Social Media in the Middle East: Censorship, Privacy and Freedom of Expression 

This is the eight in a series of ten short extracts from my sixth annual round-up of social media trends from the Middle East and North Africa (written with University of Oregon student Amanda Lam). Social Media in the Middle East: The Story of 2017 is available for download from the University of Oregon Scholars’ Bank and on Scribd, SlideShare and

  • On New Years Eve 2017, the Telegram app closed a channel used by protesters in Iran and run by exiled journalist, Roohallah Zam. The government later restricted usage of the service, as well as Instagram after the apps were used to organize anti-government protests and share videos from these demonstrations.

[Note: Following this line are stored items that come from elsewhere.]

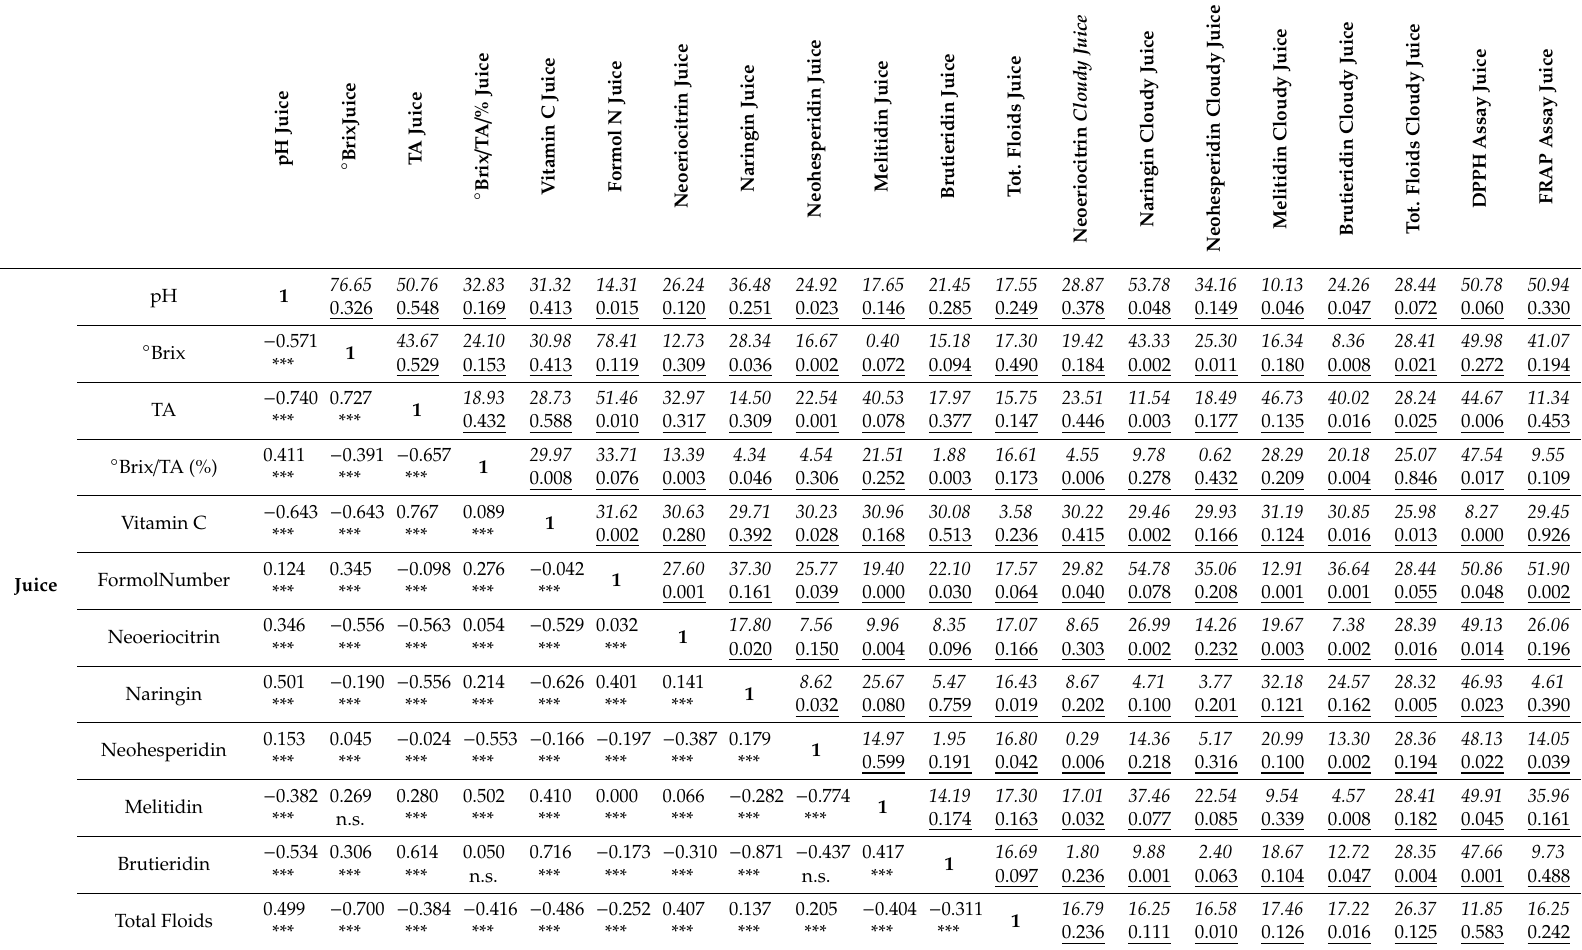
Table 5. The correlation matrix of the physico-chemical properties of bergamot juice and bergamot cloudy juice which is built on the basis of 48 values for each parameter (4 replicates × 2 harvest years × 3 cultivars). In the south-west section of the matrix is the r-value (above) and the significance level (below) with p < 0.05, *. In the north-east section of the matrix there is the t -value (in italics) with the significance of the t -test calculated at 95% confidence interval and the R 2 value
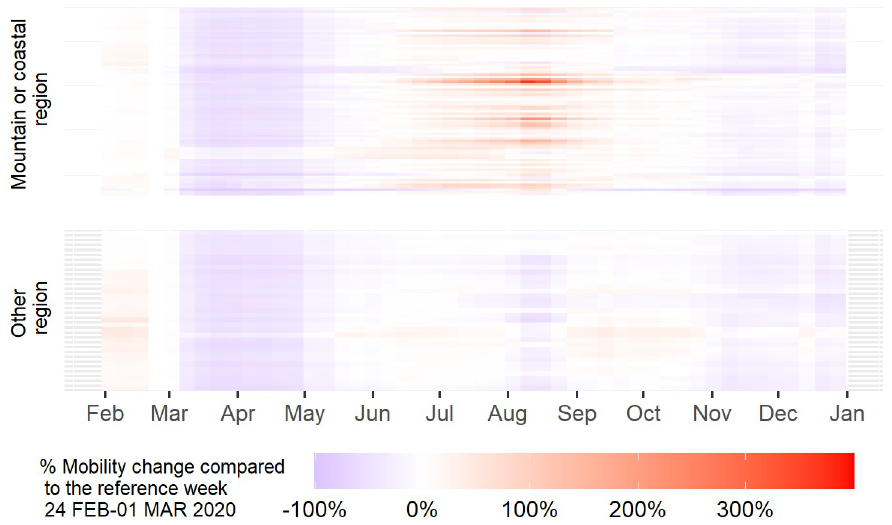
Fig 5. Percentage weekly relative change in the internal mobility of NUTS3 areas in Italy in respect to the pre- COVID-19 mobility levels (week 24 FEB–01 MAR 2020).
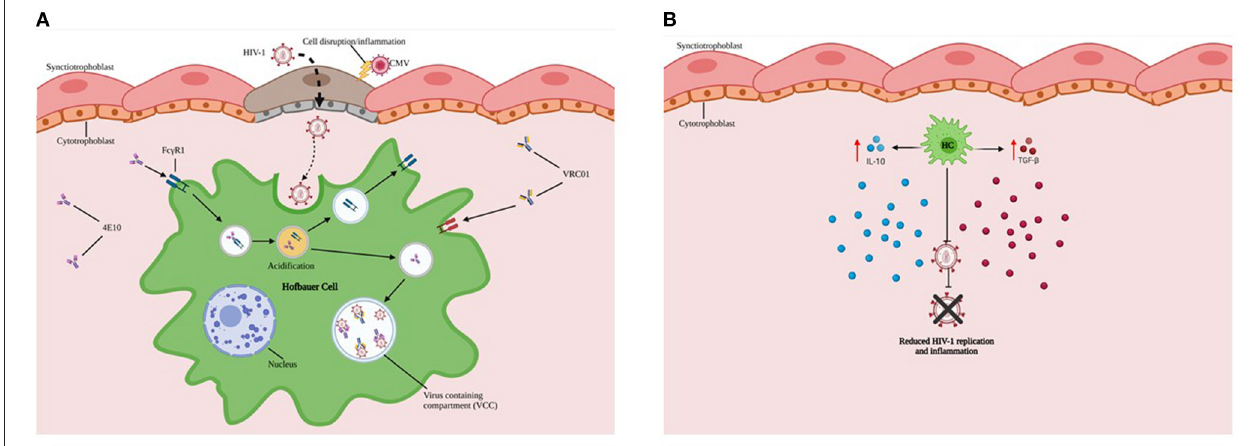
FIGURE 2 | HCs exhibit reduced ability to replicate HIV-1. (A) HCs (Green) sequester virus and may serve as protective reservoirs to permit intracellular neutralization in virus-containing compartments (VCCs in Blue). (B) Endogenous production and secretion of immunoregulatory cytokines such as IL-10 and TGF- β by HCs are important in not only supporting tolerance to the haploidentical fetus but also limiting inflammation and viral replication during maternal HIV-1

    • It is estimated that 40 million — out of a population of 80 million — use the Telegram app in Iran.
    • The BBC said: “In a tightly controlled media environment, much of the information about the demonstrations has emerged via social media, and platforms like Telegram and Instagram have been used extensively by protesters.”

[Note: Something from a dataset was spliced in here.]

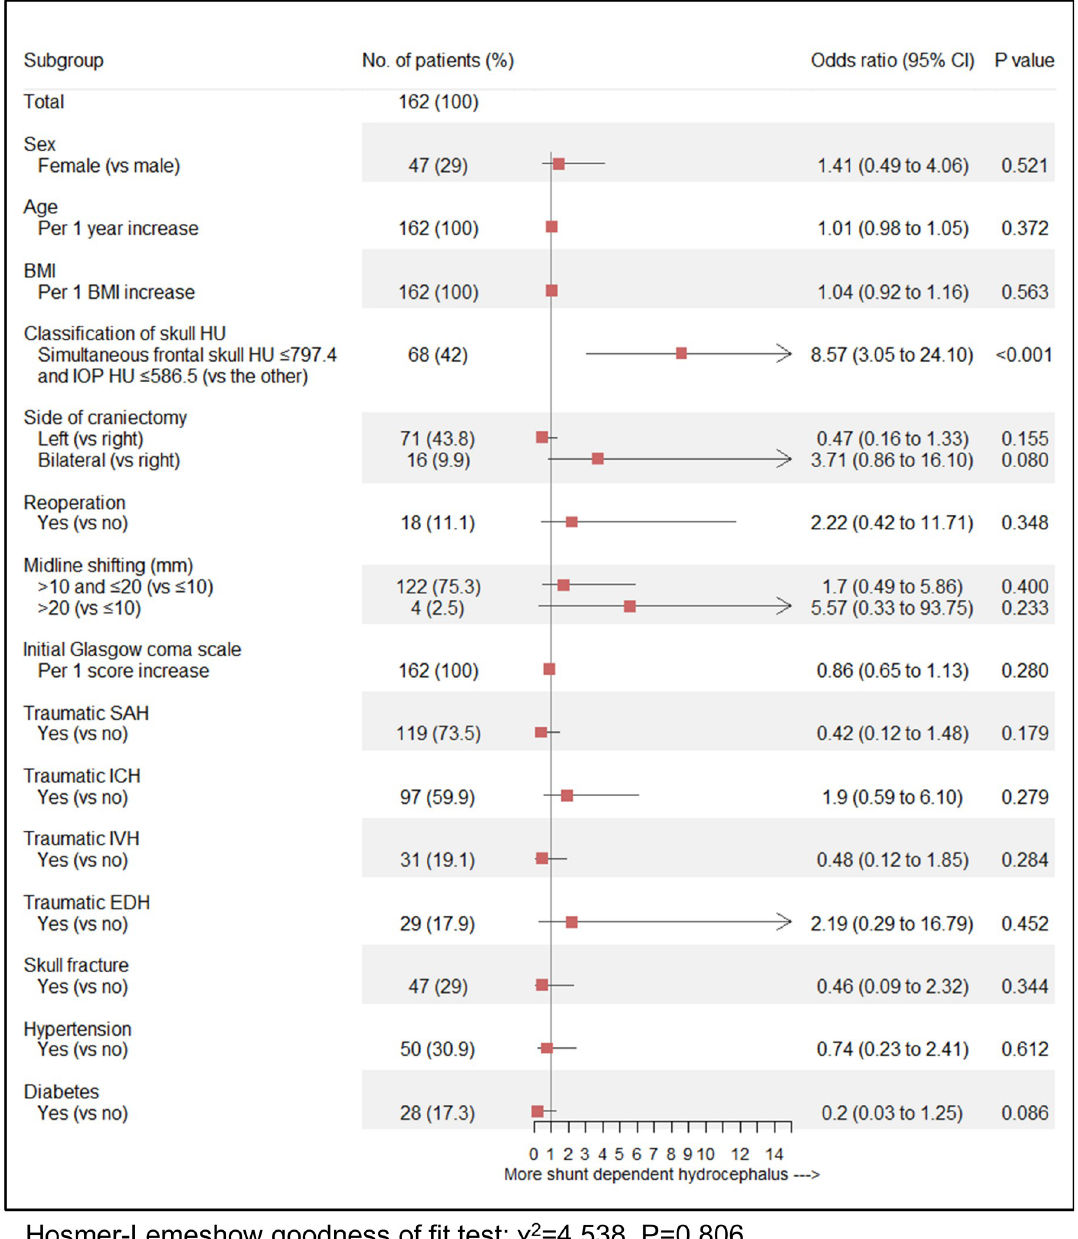
Fig 4. Forest plot of estimates from multivariable logistic regression analysis for prediction of SDHC development according to potential predictive factors (adjusted for sex, age [continuous variable], BMI [continuous variable], group with simultaneous frontal skull HU � 797.4 and IOP HU � 586.5, side of craniectomy, reoperation, midline shifting, initial GCS [continuous variable], traumatic SAH, ICH, IVH, EDH, skull fracture, hypertension, and diabetes). SDHC = shunt-dependent hydrocephalus; BMI = body mass index; HU = Hounsfield unit; IOP = internal occipital protuberance; GCS = Glasgow coma scale; SAH = subarachnoid hemorrhage; ICH = intracerebral hemorrhage; IVH = intraventricular hemorrhage; EDH = epidural hematoma; CI = confidence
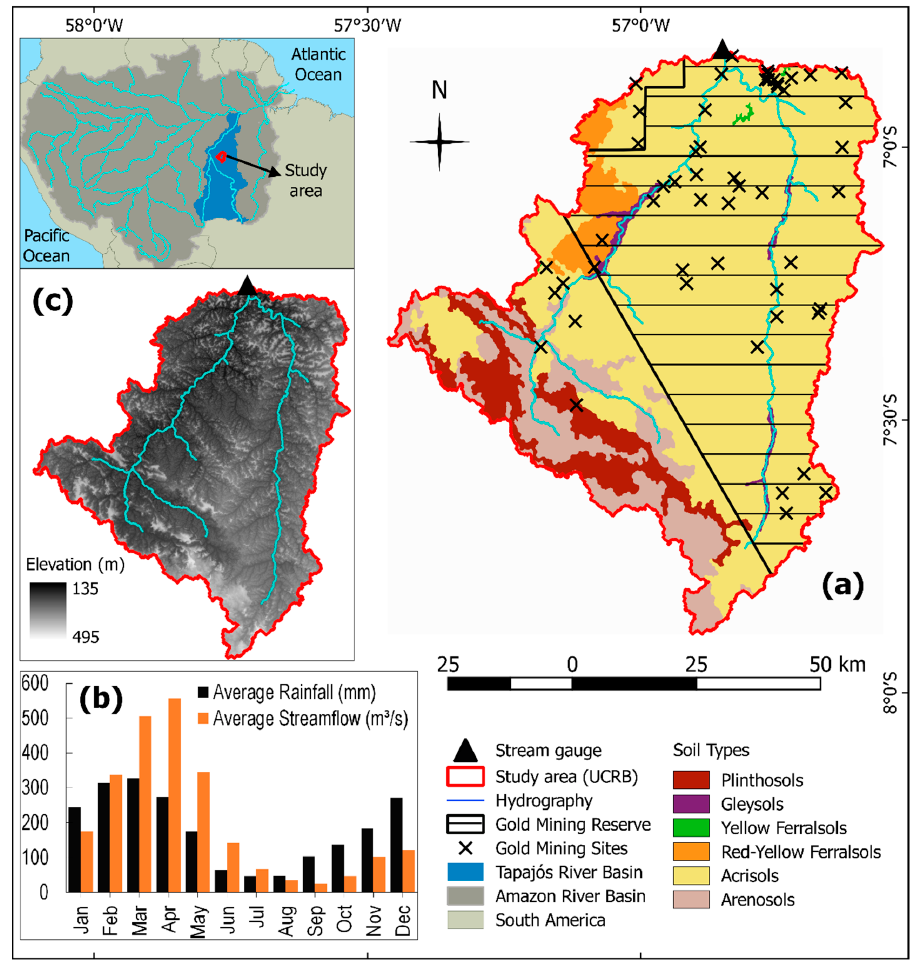
Figure 1. Study area, with rainfall and streamflow data: ( a ) Upper Crepori River Basin (UCRB) location and soil types; ( b ) average rainfall (climatological normal for the period between 1981 and 2010) and streamflow averages for the period between 2002 and 2007 in the UCRB [34,35]; ( c ) Digital elevation model of the UCRB.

    • Dr. Haroon Ullah, Chief Strategy Officer at the Broadcasting Board of Governors, observed that: “The more oppressive regimes are threatened by the freedom of information, they [sic] more they are liable to crack down.”

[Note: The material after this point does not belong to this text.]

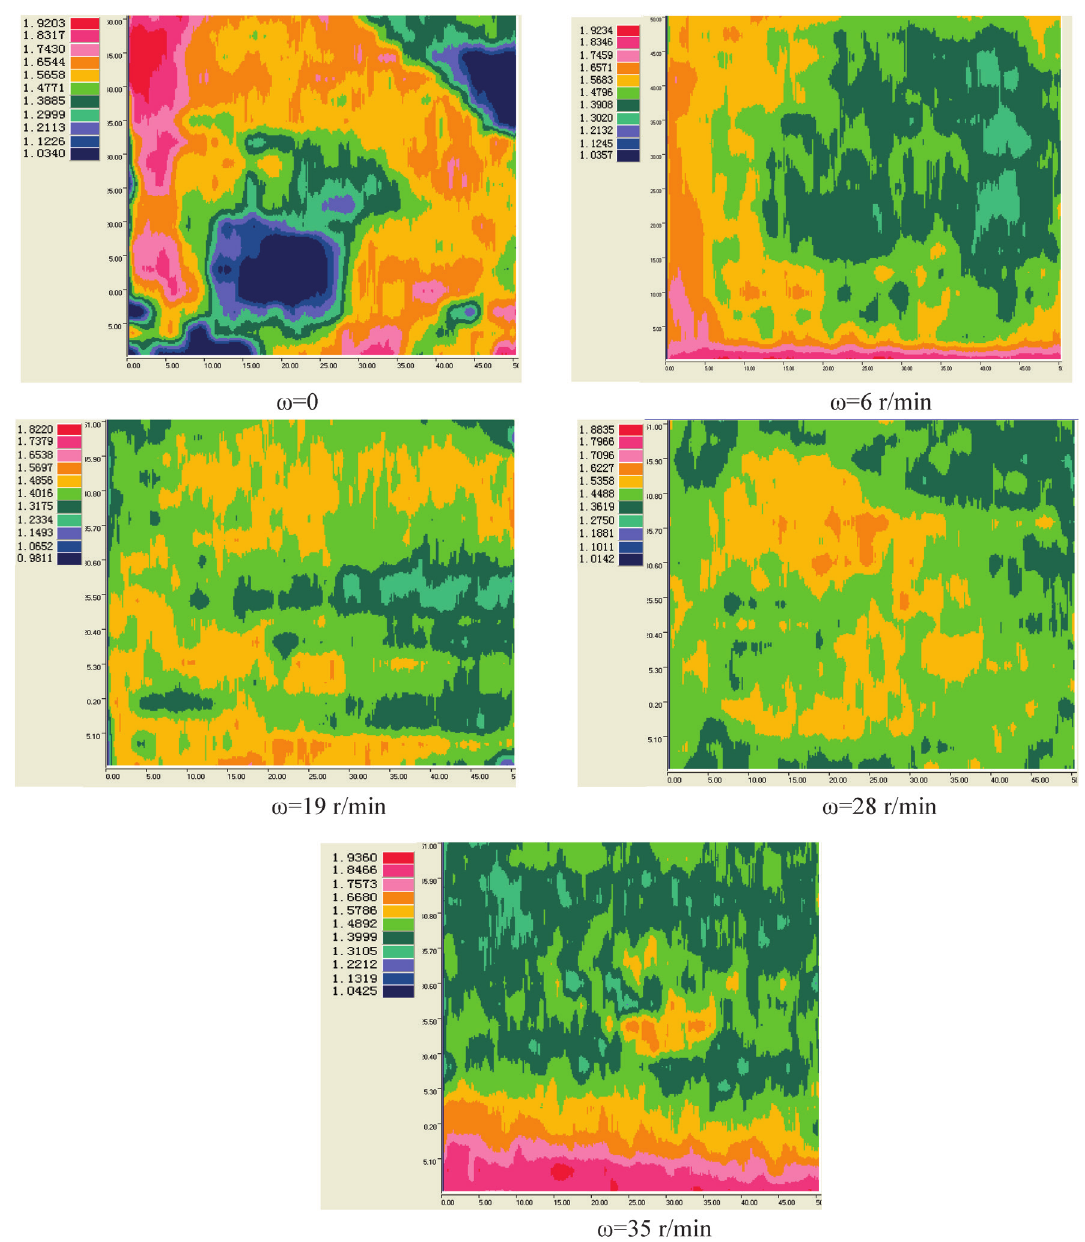
Fig. 5: Effects of mould rotation on chromium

Image: Screenshot of tweet from @JaredCohen, Founder & CEO of Jigsaw; Advisor to Executive Chairman of Alphabet.
  • A Lebanese NGO launched the Virtual Museum of Censorship in order to track banned and censored material (and why they were banned) in Lebanon since 1943. A searchable online database shows trends in censorship.
    • Gino Raidy, the vice president of MARCH, the nongovernmental organization (NGO) behind the museum, told Al-Monitor, “…we note that LGBT art and events are getting targeted more and more.”
Image: Screenshot from 25 January 2018
  • A woman was arrested and then released after a Snapchat video showed her walking through an ancient fort in one of Saudi Arabia’s most conservative provinces. In the video, she is wearing a skirt that is above her knees, a top that reveals her midriff, and her head is uncovered. On Twitter, users responded to the news and questioned Saudi Arabian laws and policies for women.
Image: Screenshots from Snapchat video of woman wearing a crop top and skirt in public.
  • Data from Northwestern University in Qatar highlights how privacy concerns shape social media use in the region. “Changes in social media behavior are rare across all nationals,” the report authors note.

    “However, among the 23% who have made changes, the most common strategies include changing privacy settings (33%), posting less sensitive information (29%), posting less often (27%), and connecting with fewer people (24%).”

Image: % who say they changed their social media use due to privacy concerns Source: Northwestern University in Qatar.